According to the latest filing from the ad hoc group, it collectively holds $3.3 billion in Saks Global debt — including prepetition bonds and DIP financing.
The biggest player by far is Pentwater Capital Management, which controls $1.2 billion of that debt, or 37.9 percent of the ad hoc group’s holdings. Pentwater is run by chief executive and investment officer Matt Halbower, who founded the fund in 2007 and now oversees more than $3 billion in assets, with an emphasis on distressed investments.
FFI Fund Ltd. holds $553 million, or 16.8 percent, of the ad hoc group’s debt and XYQ US holds $414 million, or 12.6 percent. Six of the other investors in the ad hoc group each hold a single-digit stake in the retailer. The final member of the group, Fidelity, owned $99 million in Saks Global debt in January, but has since whittled that down to $10 million, or 0.3 percent of the group’s holdings.
Saks Global succumbed to bankruptcy just a year after loading up with debt to buy Neiman Marcus Group for $2.7 billion.
Neiman Marcus, at least, has been through this process before.

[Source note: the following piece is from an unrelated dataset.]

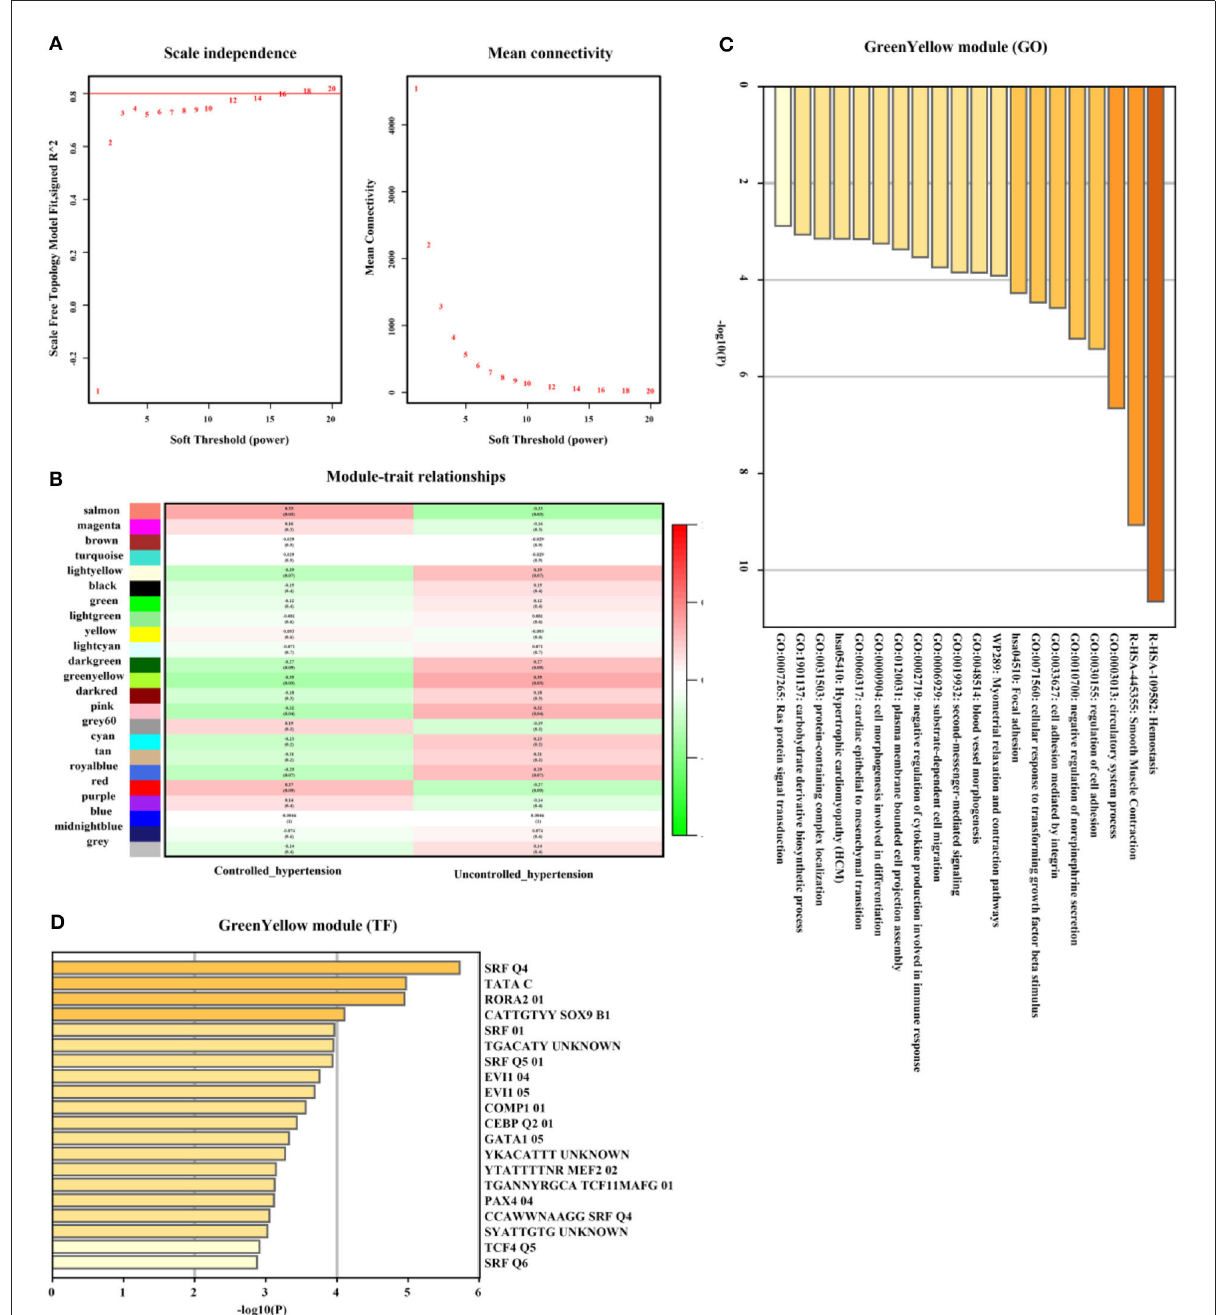
FIGURE7 Uncontrolled hypertension-related gene module selection and functional enrichment analysis (GSE71994). (A) Robust threshold value to the selection. (B) A heatmap displaying the associated with uncontrolled hypertension trait and neighboring genes modules. (C) The GO and KEGG enrichment analysis for an optimal uncontrolled hypertension-related gene module. (D) Transcript factors enrichment analysis for an optimal uncontrolled hypertension-related gene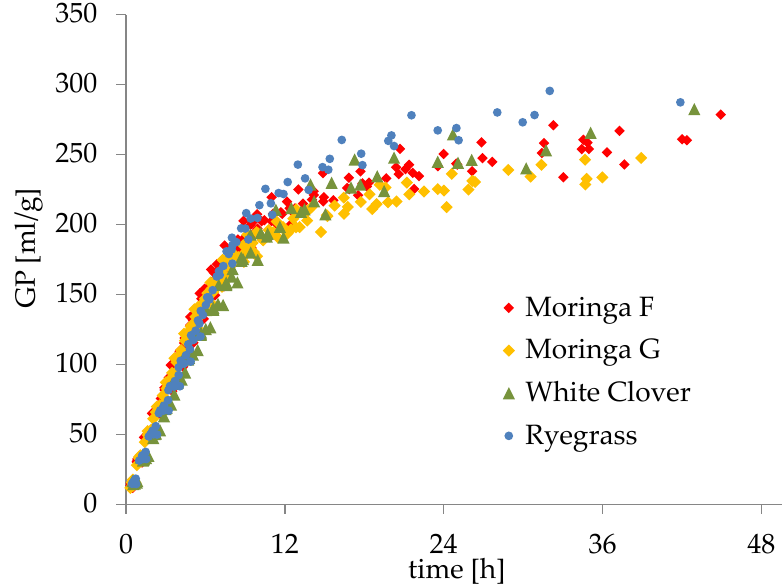
Figure 2. Real-time production of gas production (mL/g) for M . oleifera in field (Moringa F) and in greenhouse (Moringa G), ryegrass and white clover. Table 3. Total gas production, methane and proportion of methane at 12 and 24 h for perennial ryegrass ( L . perenne ), white clover ( T . repens ) and M . oleifera. The average standard error of the dif- ferences of means (SED) and p -value are presented. GP t 1/2 max(h) and CH4 t 1/2 max(h) (half for M . oleifera in open field and greenhouse are the average for F1, F2, F3 and G1, G2, G3 respectively. t 1/2 max signifies half the maximum time.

After more than a decade of being passed around between financial investors and seeing its balance sheet weighed down with the resulting debt, Neiman Marcus slipped into bankruptcy in 2020 as the pandemic shut down retail. In that case, the lenders going into the case became the owners when the company reemerged and successfully operated the business before selling it to Richard Baker and Saks Global in late 2024.